PARAGON Diamonds on Monday warned of “material uncertainty” over its financial position until a funding package is secured.
The Alternative Investment Market-listed company, which committed to buy a 75 percent stake in Lesotho’s Mothae Diamond Mine from Canada’s Lucara Diamond in May, had trading in its shares temporarily suspended on Monday until it could clarify its financial position. Paragon said it can give “no assurances” over the terms and timing of new funding arrangements.
“The directors of Paragon remain in negotiations with possible funding providers to secure finance to complete the acquisition of Mothae, provide development funding for Lemphane and to repay short-term debts, including the £500 000 (about M10.8 million) loan facility, which is due on November 18,” Paragon noted in a statement.
If that loan is not repaid within five business days, Paragon will be in default, and the lender will be able to demand immediate repayment of the loan at 120 percent of the outstanding amount, or the lender may convert the outstanding loan into shares in the company.
Paragon Diamonds was incorporated i13n 2010. In May 2011, it completed the acquisition of International Diamond Consultants, a privately-owned group of companies which held a prospecting licence over the Lemphane Kimberlite project in Lesotho. The subsequent exploration programme resulted in the award of a mining lease for the Lemphane Kimberlite in March 2014.
Paragon secured the formal approval necessary from government to complete the acquisition and operatorship of Mothae Diamond Mine in May from Lucara Diamond Corp. The approval followed Paragon’s finalisation of an agreement on 14 July 2015with Lucara Diamond Corporation to purchase its 75 percent stake in Mothae for $8.5-million (about M92.42 million).

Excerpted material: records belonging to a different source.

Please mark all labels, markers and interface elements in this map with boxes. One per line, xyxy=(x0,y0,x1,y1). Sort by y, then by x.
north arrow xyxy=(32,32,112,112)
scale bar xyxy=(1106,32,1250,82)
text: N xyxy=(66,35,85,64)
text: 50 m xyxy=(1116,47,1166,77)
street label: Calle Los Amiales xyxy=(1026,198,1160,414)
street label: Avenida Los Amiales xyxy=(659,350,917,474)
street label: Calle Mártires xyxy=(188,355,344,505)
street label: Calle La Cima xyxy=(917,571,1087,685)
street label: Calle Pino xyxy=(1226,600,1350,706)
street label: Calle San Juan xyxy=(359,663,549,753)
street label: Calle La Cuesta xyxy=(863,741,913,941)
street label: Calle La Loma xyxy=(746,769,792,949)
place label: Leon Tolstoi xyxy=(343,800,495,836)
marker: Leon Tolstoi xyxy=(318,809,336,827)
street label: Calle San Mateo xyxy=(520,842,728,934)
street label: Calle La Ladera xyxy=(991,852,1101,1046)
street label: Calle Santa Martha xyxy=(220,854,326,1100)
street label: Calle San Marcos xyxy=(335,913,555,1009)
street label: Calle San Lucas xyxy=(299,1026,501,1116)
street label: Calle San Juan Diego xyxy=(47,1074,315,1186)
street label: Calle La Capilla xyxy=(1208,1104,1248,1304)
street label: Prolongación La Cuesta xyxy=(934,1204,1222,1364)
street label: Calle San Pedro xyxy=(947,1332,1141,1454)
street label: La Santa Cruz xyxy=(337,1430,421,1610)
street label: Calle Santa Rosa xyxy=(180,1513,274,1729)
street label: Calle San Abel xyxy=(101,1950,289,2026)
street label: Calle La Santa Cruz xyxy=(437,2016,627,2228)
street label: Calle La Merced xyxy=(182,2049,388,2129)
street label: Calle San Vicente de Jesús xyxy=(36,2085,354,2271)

Situated on the southern edge of the Kaapvaal Craton, which hosts the diamondiferous northern Lesotho kimberlite field, Mothae Diamond Mine is only five kilometres from Gem Diamonds’ Letšeng mine. Mothae Diamond Mine is 25 percent-owned by the government of Lesotho.

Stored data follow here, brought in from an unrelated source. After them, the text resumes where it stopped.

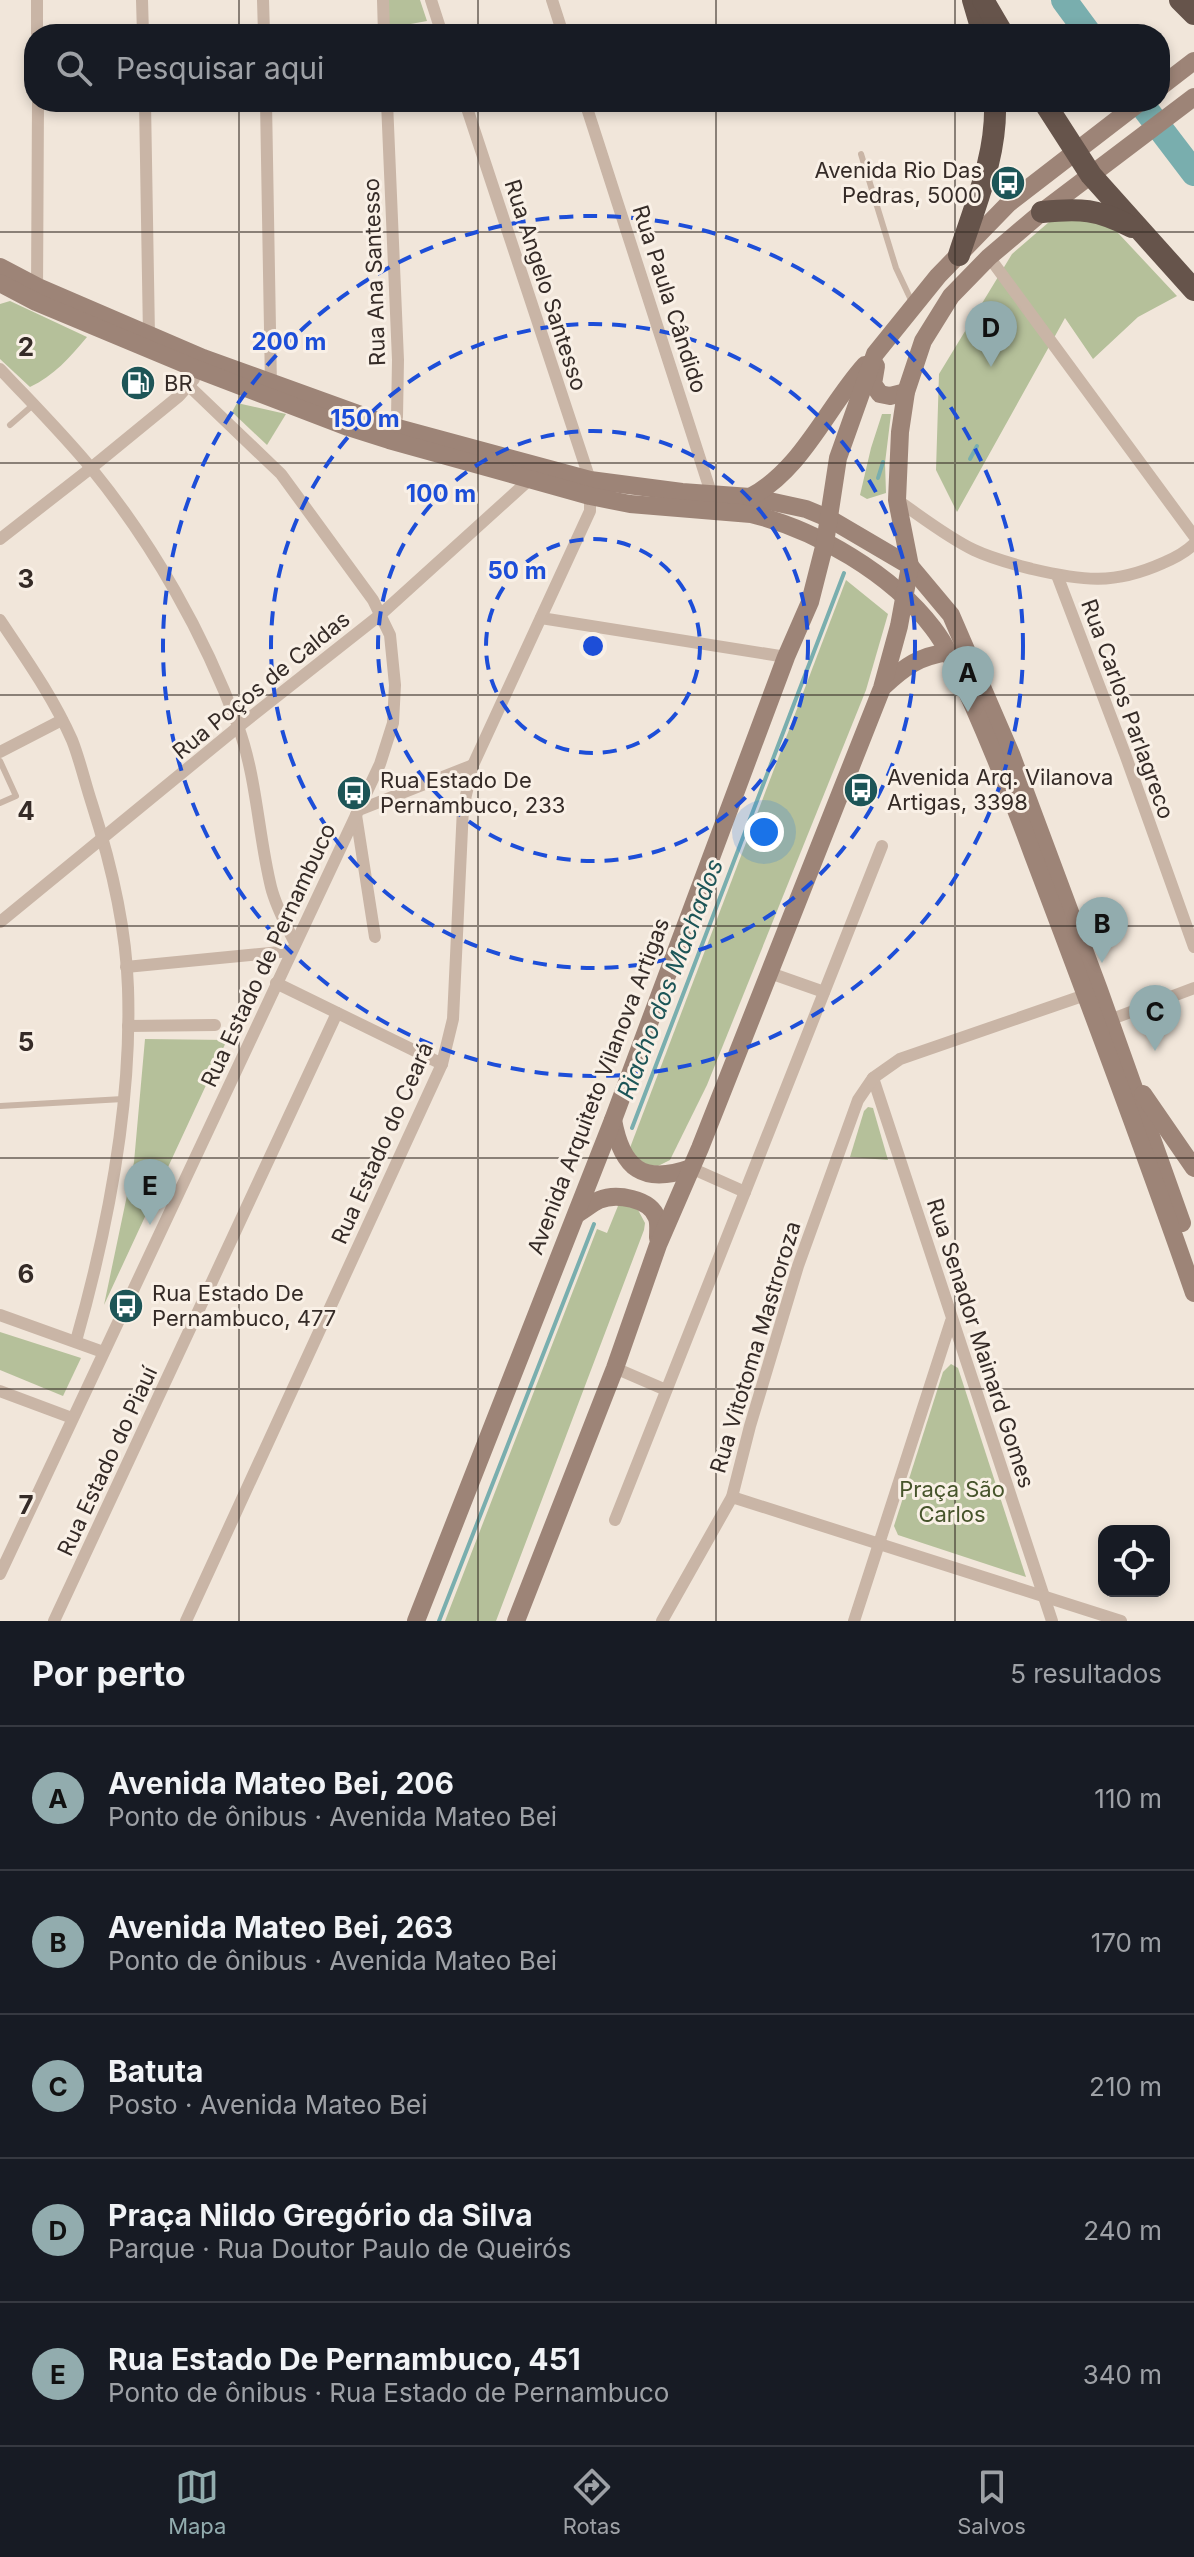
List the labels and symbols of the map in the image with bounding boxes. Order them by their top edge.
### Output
place label: Avenida Rio Das Pedras, 5000 [815,157,982,208]
bus stop icon: Avenida Rio Das Pedras, 5000 [989,164,1027,202]
street label: Rua Angelo Santesso [500,176,592,394]
street label: Rua Ana Santesso [358,178,390,366]
street label: Rua Paula Cândido [627,202,713,396]
pin: D [965,301,1017,367]
text: 200 m [251,327,327,356]
text: 2 [18,331,34,362]
fuel station icon: BR [119,364,157,402]
place label: BR [164,370,193,396]
text: 150 m [330,404,400,433]
text: 100 m [406,479,476,508]
text: 50 m [487,556,547,585]
text: 3 [18,563,34,594]
street label: Rua Carlos Parlagreco [1076,596,1180,822]
street label: Rua Poços de Caldas [167,606,355,764]
centre of rings [579,632,607,660]
pin: A [942,646,994,712]
place label: Avenida Arq. Vilanova Artigas, 3398 [887,764,1113,815]
place label: Rua Estado De Pernambuco, 233 [380,767,565,818]
bus stop icon: Avenida Arq. Vilanova Artigas, 3398 [842,771,880,809]
bus stop icon: Rua Estado De Pernambuco, 233 [335,774,373,812]
text: 4 [17,795,35,826]
your location [744,812,784,852]
street label: Rua Estado de Pernambuco [195,819,341,1091]
water label: Riacho dos Machados [611,855,729,1103]
pin: B [1076,897,1128,963]
street label: Avenida Arquiteto Vilanova Artigas [522,914,674,1258]
pin: C [1129,985,1181,1051]
text: 5 [18,1026,34,1057]
street label: Rua Estado do Ceará [326,1038,438,1248]
pin: E [124,1159,176,1225]
street label: Rua Senador Mainard Gomes [922,1195,1040,1491]
street label: Rua Vitotoma Mastroroza [704,1218,806,1476]
text: 6 [18,1258,34,1289]
place label: Rua Estado De Pernambuco, 477 [152,1280,336,1331]
bus stop icon: Rua Estado De Pernambuco, 477 [107,1287,145,1325]
street label: Rua Estado do Piauí [52,1362,163,1560]
park label: Praça São Carlos [899,1476,1005,1527]
text: 7 [18,1489,34,1520]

Next to Letšeng mine, Mothae Diamond Mine has an indicated resource of one million carats and an inferred resource valuation of $1 billion.

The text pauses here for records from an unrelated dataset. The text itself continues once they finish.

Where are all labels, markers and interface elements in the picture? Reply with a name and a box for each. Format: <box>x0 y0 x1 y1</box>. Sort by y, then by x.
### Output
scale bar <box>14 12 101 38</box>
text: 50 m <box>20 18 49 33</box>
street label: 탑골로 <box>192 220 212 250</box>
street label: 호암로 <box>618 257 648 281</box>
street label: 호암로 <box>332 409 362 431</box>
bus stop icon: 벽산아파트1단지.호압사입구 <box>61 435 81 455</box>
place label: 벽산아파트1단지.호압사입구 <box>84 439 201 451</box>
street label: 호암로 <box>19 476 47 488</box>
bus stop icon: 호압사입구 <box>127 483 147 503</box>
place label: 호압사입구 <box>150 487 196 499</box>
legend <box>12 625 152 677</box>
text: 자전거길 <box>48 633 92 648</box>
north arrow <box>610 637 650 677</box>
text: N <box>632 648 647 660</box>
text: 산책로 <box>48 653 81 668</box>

According to Mining.com, Paragon’s situation reflects the challenging times currently affecting large parts of the diamond chain.
“Dealers are facing increasing difficulties to sell their existing inventory into softening markets, while also facing tougher financing conditions. At the same time, major players such as Anglo American-owned De Beers, the world’s No.1 diamond producer, are finding it difficult to place expected volumes of rough stones with traders and polishers,” the publication noted.
“And even Russia’s Alrosa, the world’s top diamond producer by output in carats, said last month it was able to sell only 42 percent of the precious stones it mined in the quarter ending in September.”